In Western Pennsylvania, Democrat Conor Lamb won a House seat in a district that Trump had won by 20 percentage points, thanks to a strong showing in previously red suburbs. His special-election victory was backed up in 2018 by a win by State Sen. Pam Iovino, who captured another longtime GOP seat in suburban Pittsburgh.

Much of the swing has been driven by a new wave of activism led by women who can’t stand the president.

“The 2016 election was definitely a trigger, it was a wake-up call. What I realized and what a number of us realized at that moment was that if we don’t get involved in our democracy, we might lose it,” said Marie Norman, of Pittsburgh, who, in response, founded a volunteer network that now aids Democrats in local races.

A similar story has unfolded in Bucks, Chester, Delaware, and Montgomery Counties, which accounted for nearly a quarter of the 2016 vote in Pennsylvania.

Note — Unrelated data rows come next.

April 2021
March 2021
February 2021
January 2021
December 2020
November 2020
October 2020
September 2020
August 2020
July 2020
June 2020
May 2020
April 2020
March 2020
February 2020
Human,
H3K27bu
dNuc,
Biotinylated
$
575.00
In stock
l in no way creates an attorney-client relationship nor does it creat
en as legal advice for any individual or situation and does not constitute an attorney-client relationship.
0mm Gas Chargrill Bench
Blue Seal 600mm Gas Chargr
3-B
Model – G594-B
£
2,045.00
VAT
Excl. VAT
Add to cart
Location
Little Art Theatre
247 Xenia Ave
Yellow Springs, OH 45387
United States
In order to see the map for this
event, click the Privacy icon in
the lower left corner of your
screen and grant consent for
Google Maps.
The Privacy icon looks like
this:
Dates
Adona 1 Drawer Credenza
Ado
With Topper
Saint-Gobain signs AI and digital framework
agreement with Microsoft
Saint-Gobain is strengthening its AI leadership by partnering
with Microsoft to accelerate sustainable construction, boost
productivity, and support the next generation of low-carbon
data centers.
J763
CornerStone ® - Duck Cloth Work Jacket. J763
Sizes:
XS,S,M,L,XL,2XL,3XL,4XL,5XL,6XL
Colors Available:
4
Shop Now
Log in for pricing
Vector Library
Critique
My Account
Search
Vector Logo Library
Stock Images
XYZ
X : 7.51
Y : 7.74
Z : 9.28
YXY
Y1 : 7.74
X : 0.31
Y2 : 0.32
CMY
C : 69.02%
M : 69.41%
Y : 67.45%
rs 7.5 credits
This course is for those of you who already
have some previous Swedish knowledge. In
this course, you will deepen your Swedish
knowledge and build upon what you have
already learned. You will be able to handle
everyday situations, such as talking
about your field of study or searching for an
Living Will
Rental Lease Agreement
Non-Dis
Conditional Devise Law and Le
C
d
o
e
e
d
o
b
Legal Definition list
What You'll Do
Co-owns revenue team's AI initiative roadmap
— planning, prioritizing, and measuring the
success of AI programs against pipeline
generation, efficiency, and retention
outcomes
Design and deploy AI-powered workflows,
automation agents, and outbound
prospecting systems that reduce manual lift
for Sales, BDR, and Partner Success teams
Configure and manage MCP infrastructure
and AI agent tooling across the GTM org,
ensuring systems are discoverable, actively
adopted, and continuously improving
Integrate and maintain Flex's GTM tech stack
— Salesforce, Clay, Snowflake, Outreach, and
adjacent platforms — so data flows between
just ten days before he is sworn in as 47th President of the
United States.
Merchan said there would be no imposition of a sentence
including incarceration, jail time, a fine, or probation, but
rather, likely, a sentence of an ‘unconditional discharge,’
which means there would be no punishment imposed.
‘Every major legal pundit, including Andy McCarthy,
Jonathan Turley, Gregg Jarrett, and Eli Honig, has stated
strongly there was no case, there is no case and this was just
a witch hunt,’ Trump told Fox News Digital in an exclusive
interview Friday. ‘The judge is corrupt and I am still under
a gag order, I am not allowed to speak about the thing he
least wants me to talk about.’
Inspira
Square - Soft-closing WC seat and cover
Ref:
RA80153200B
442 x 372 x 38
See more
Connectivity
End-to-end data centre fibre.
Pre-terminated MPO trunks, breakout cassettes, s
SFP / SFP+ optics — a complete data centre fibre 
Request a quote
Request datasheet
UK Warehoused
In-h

Republicans who hope to maintain a suburban foothold argue that Democrats have been pulled too far to the left by their party’s most strident voices.

“Centrist swing voters are not socialists,” said Josh Novotney, a Republican consultant based in Philadelphia. “I don’t think people like the massive policy dumps coming from the left.”

Turnout in the city

Will Democrats in the state’s two biggest cities, and the younger voters living there, turn out?

Before 2016, the conventional wisdom was that the suburbs effectively decided statewide races in Pennsylvania, serving as a virtual tiebreaker between liberal cities and conservative rural areas.

That’s partly why Democrats felt so confident as they saw Clinton rack up support in the suburbs.

But in Philadelphia, Clinton fell short of Obama’s 2012 tally and Trump won about 12,000 more votes than Romney had.

The result? Clinton won 84 percent of the Philadelphia vote, but her margin was 17,000 votes smaller than Obama’s in 2012. Democrats might be hard pressed to re-create the Philly enthusiasm that Obama stirred, but they could make up some ground if they get closer.

“If Democrats can really boost turnout in Philadelphia over 2016 levels, it’s an enormous advantage,” Borick said. “And it makes the math really hard for Trump. He has to squeeze even more voters out of those rural areas and try to flip some more voters, and that’s a really hard task.”